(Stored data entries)
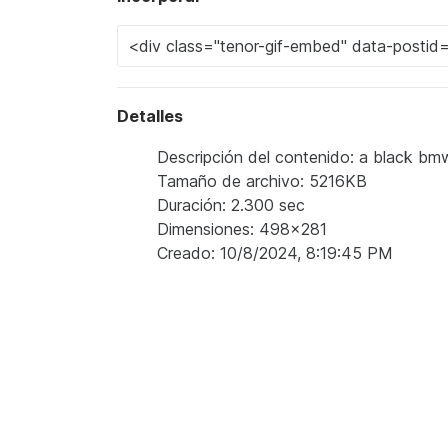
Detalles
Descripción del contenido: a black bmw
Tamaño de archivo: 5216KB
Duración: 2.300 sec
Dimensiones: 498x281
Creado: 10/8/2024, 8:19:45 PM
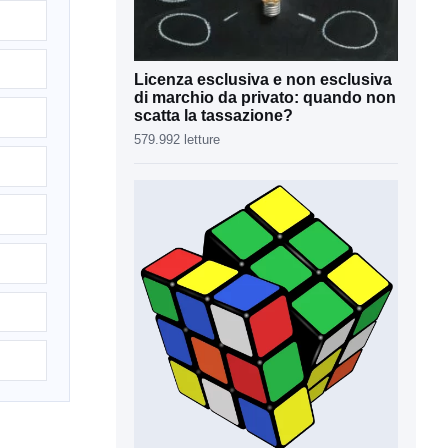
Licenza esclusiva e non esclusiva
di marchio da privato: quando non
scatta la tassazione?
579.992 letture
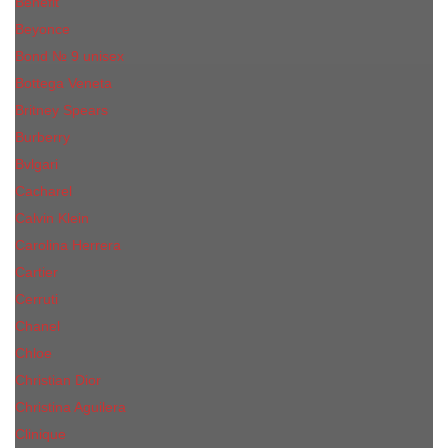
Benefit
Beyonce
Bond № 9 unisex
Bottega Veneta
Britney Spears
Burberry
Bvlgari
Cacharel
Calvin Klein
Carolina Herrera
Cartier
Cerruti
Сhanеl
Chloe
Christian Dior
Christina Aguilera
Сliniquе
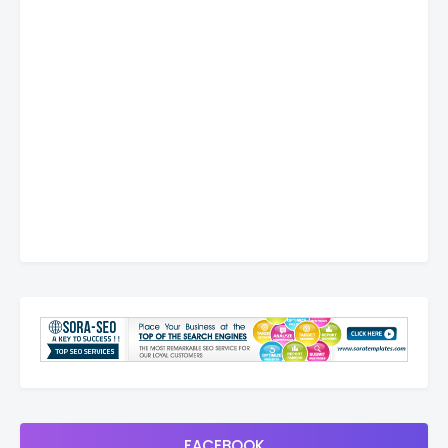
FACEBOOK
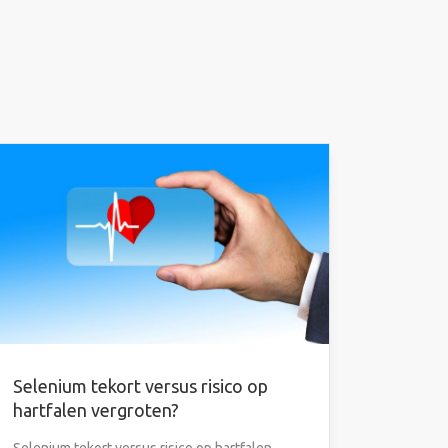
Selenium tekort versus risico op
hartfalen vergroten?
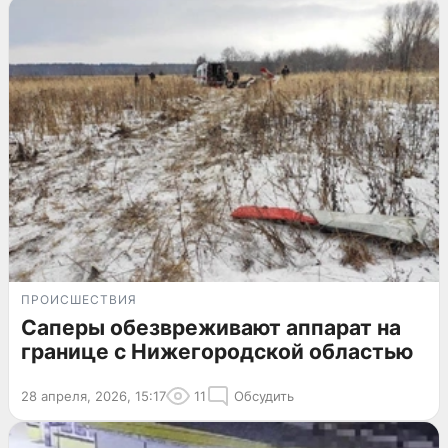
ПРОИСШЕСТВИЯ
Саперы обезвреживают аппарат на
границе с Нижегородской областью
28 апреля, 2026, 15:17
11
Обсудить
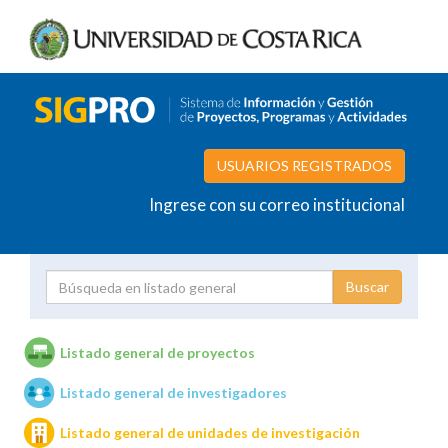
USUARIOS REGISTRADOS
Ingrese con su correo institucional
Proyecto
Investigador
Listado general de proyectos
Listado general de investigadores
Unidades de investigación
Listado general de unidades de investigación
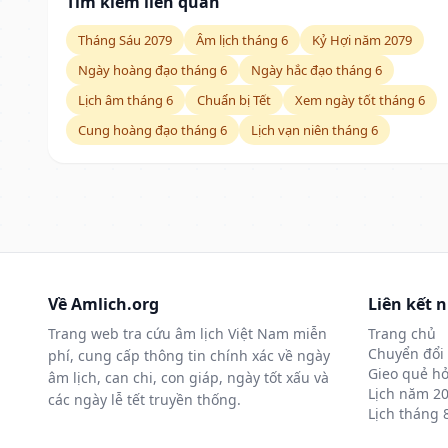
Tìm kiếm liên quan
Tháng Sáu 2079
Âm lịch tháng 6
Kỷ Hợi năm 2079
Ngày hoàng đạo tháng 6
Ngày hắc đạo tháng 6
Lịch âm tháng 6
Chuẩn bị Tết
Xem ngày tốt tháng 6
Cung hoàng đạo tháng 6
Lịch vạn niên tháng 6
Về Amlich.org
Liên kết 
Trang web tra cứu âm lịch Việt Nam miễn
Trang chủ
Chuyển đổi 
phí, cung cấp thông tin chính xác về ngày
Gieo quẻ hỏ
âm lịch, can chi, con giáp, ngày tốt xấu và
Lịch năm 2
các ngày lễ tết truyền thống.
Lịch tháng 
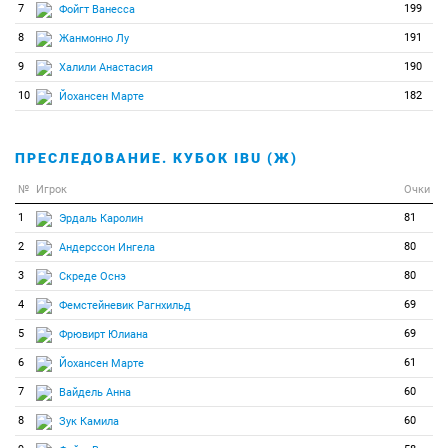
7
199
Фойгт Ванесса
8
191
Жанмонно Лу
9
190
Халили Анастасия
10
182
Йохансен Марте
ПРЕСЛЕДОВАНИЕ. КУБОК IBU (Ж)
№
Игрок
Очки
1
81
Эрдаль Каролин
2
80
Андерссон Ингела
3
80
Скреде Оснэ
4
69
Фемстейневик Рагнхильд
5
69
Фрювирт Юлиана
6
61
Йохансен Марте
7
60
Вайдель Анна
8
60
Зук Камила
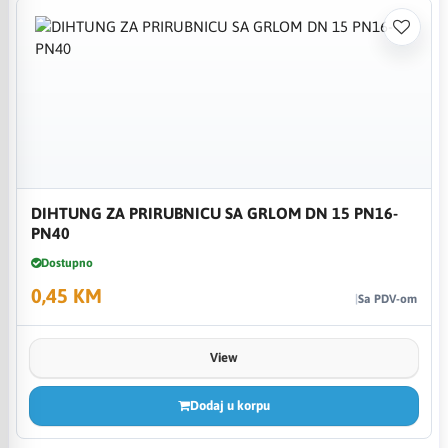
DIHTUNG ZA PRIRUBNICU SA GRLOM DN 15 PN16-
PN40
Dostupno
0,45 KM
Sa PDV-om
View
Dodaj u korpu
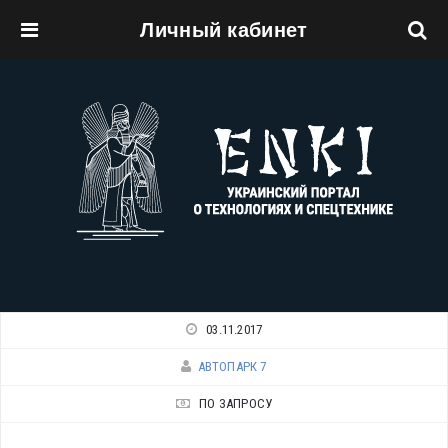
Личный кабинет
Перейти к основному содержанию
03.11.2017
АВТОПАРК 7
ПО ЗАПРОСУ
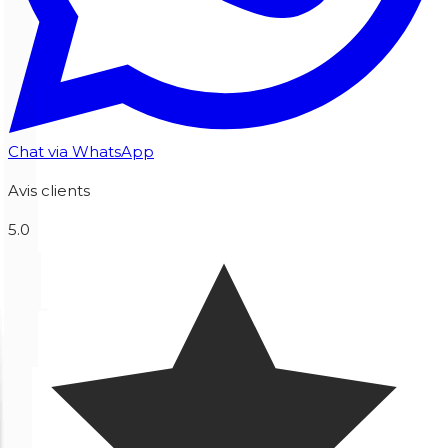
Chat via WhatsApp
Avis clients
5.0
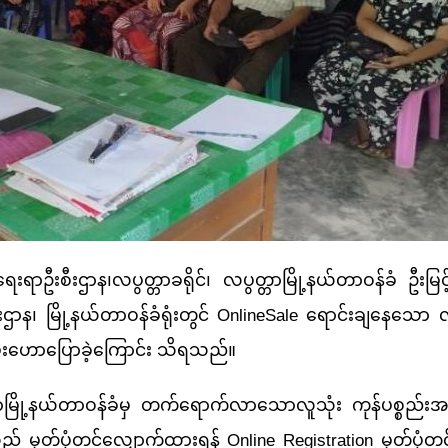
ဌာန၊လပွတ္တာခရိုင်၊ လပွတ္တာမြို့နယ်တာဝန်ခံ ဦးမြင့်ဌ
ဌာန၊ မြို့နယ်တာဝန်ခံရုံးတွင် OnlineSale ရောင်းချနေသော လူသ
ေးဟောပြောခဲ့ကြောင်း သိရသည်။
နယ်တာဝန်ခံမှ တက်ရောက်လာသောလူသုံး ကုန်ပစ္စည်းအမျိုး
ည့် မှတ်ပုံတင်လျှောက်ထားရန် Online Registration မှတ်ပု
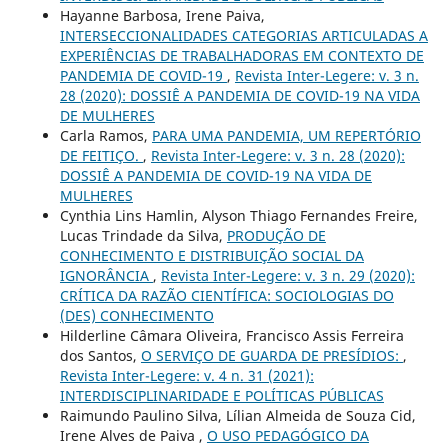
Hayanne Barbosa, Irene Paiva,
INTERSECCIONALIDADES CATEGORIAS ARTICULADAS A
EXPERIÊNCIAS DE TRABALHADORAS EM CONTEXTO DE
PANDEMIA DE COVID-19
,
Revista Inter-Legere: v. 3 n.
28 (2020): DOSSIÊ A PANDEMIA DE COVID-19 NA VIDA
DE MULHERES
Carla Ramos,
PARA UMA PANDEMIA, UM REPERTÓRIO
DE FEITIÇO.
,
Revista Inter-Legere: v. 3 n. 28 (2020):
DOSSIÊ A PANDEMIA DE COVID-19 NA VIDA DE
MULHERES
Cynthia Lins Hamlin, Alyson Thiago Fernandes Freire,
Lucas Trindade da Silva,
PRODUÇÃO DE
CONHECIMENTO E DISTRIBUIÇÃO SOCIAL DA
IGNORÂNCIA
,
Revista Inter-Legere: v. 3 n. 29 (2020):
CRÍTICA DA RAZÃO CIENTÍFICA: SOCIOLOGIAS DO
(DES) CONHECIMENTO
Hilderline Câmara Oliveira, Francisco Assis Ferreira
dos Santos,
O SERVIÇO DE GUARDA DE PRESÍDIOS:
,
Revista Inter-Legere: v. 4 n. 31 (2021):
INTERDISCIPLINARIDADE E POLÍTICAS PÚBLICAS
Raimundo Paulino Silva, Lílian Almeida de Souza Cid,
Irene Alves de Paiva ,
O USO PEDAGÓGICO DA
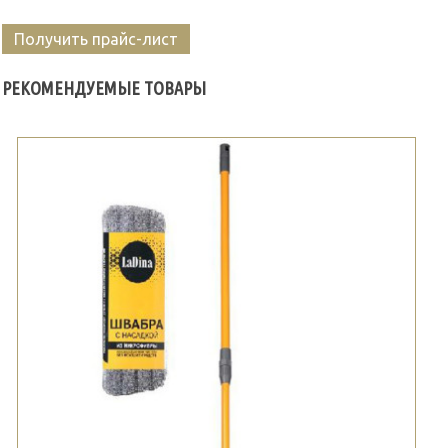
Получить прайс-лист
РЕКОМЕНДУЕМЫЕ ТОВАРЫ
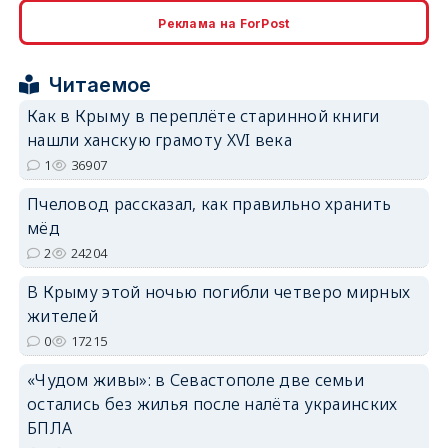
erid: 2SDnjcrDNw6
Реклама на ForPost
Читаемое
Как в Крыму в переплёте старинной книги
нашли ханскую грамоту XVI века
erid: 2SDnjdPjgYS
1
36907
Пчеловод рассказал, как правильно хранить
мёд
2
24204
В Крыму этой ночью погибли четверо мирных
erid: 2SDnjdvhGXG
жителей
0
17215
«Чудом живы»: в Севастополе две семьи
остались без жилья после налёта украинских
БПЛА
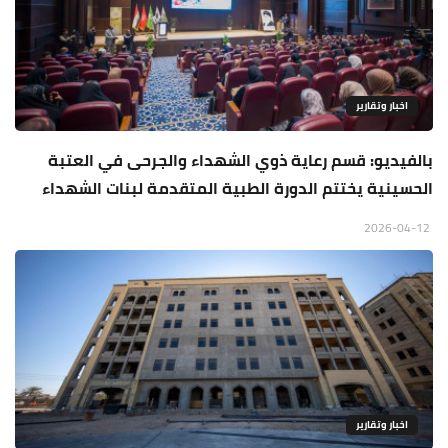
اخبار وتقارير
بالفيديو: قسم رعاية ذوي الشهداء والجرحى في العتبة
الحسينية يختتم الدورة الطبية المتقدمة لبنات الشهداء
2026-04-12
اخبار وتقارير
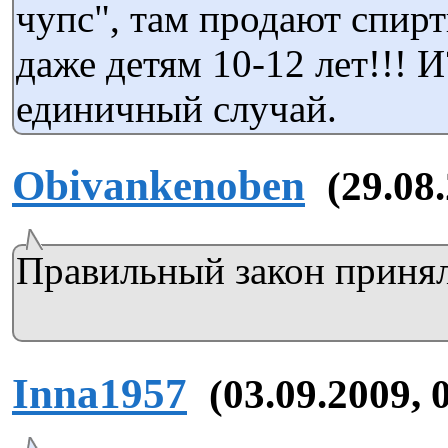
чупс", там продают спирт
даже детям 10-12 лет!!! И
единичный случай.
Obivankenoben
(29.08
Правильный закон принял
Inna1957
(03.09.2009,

Directions:
Copy out every entry above, character for character, excluding pictures.

Response:
Detalles
Descripción del contenido: a black bmw
Tamaño de archivo: 5216KB
Duración: 2.300 sec
Dimensiones: 498x281
Creado: 10/8/2024, 8:19:45 PM
Licenza esclusiva e non esclusiva
di marchio da privato: quando non
scatta la tassazione?
579.992 letture
Benefit
Beyonce
Bond № 9 unisex
Bottega Veneta
Britney Spears
Burberry
Bvlgari
Cacharel
Calvin Klein
Carolina Herrera
Cartier
Cerruti
Сhanеl
Chloe
Christian Dior
Christina Aguilera
Сliniquе
FACEBOOK
Selenium tekort versus risico op
hartfalen vergroten?
ПРОИСШЕСТВИЯ
Саперы обезвреживают аппарат на
границе с Нижегородской областью
28 апреля, 2026, 15:17
11
Обсудить
USUARIOS REGISTRADOS
Ingrese con su correo institucional
Proyecto
Investigador
Listado general de proyectos
Listado general de investigadores
Unidades de investigación
Listado general de unidades de investigación
Tìm kiếm liên quan
Tháng Sáu 2079
Âm lịch tháng 6
Kỷ Hợi năm 2079
Ngày hoàng đạo tháng 6
Ngày hắc đạo tháng 6
Lịch âm tháng 6
Chuẩn bị Tết
Xem ngày tốt tháng 6
Cung hoàng đạo tháng 6
Lịch vạn niên tháng 6
Về Amlich.org
Liên kết 
Trang web tra cứu âm lịch Việt Nam miễn
Trang chủ
Chuyển đổi 
phí, cung cấp thông tin chính xác về ngày
Gieo quẻ hỏ
âm lịch, can chi, con giáp, ngày tốt xấu và
Lịch năm 2
các ngày lễ tết truyền thống.
Lịch tháng 
7
199
Фойгт Ванесса
8
191
Жанмонно Лу
9
190
Халили Анастасия
10
182
Йохансен Марте
ПРЕСЛЕДОВАНИЕ. КУБОК IBU (Ж)
№
Игрок
Очки
1
81
Эрдаль Каролин
2
80
Андерссон Ингела
3
80
Скреде Оснэ
4
69
Фемстейневик Рагнхильд
5
69
Фрювирт Юлиана
6
61
Йохансен Марте
7
60
Вайдель Анна
8
60
Зук Камила
DIHTUNG ZA PRIRUBNICU SA GRLOM DN 15 PN16-
PN40
Dostupno
0,45 KM
Sa PDV-om
View
Dodaj u korpu
Личный кабинет
Перейти к основному содержанию
03.11.2017
АВТОПАРК 7
ПО ЗАПРОСУ
Chat via WhatsApp
Avis clients
5.0
ဌာန၊လပွတ္တာခရိုင်၊ လပွတ္တာမြို့နယ်တာဝန်ခံ ဦးမြင့်ဌ
ဌာန၊ မြို့နယ်တာဝန်ခံရုံးတွင် OnlineSale ရောင်းချနေသော လူသ
ေးဟောပြောခဲ့ကြောင်း သိရသည်။
နယ်တာဝန်ခံမှ တက်ရောက်လာသောလူသုံး ကုန်ပစ္စည်းအမျိုး
ည့် မှတ်ပုံတင်လျှောက်ထားရန် Online Registration မှတ်ပု
Hayanne Barbosa, Irene Paiva,
INTERSECCIONALIDADES CATEGORIAS ARTICULADAS A
EXPERIÊNCIAS DE TRABALHADORAS EM CONTEXTO DE
PANDEMIA DE COVID-19
,
Revista Inter-Legere: v. 3 n.
28 (2020): DOSSIÊ A PANDEMIA DE COVID-19 NA VIDA
DE MULHERES
Carla Ramos,
PARA UMA PANDEMIA, UM REPERTÓRIO
DE FEITIÇO.
,
Revista Inter-Legere: v. 3 n. 28 (2020):
DOSSIÊ A PANDEMIA DE COVID-19 NA VIDA DE
MULHERES
Cynthia Lins Hamlin, Alyson Thiago Fernandes Freire,
Lucas Trindade da Silva,
PRODUÇÃO DE
CONHECIMENTO E DISTRIBUIÇÃO SOCIAL DA
IGNORÂNCIA
,
Revista Inter-Legere: v. 3 n. 29 (2020):
CRÍTICA DA RAZÃO CIENTÍFICA: SOCIOLOGIAS DO
(DES) CONHECIMENTO
Hilderline Câmara Oliveira, Francisco Assis Ferreira
dos Santos,
O SERVIÇO DE GUARDA DE PRESÍDIOS:
,
Revista Inter-Legere: v. 4 n. 31 (2021):
INTERDISCIPLINARIDADE E POLÍTICAS PÚBLICAS
Raimundo Paulino Silva, Lílian Almeida de Souza Cid,
Irene Alves de Paiva ,
O USO PEDAGÓGICO DA
Получить прайс-лист
РЕКОМЕНДУЕМЫЕ ТОВАРЫ
erid: 2SDnjcrDNw6
Реклама на ForPost
Читаемое
Как в Крыму в переплёте старинной книги
нашли ханскую грамоту XVI века
erid: 2SDnjdPjgYS
1
36907
Пчеловод рассказал, как правильно хранить
мёд
2
24204
В Крыму этой ночью погибли четверо мирных
erid: 2SDnjdvhGXG
жителей
0
17215
«Чудом живы»: в Севастополе две семьи
остались без жилья после налёта украинских
БПЛА
اخبار وتقارير
بالفيديو: قسم رعاية ذوي الشهداء والجرحى في العتبة
الحسينية يختتم الدورة الطبية المتقدمة لبنات الشهداء
2026-04-12
اخبار وتقارير
чупс", там продают спирт
даже детям 10-12 лет!!! И
единичный случай.
Obivankenoben
(29.08
Правильный закон принял
Inna1957
(03.09.2009,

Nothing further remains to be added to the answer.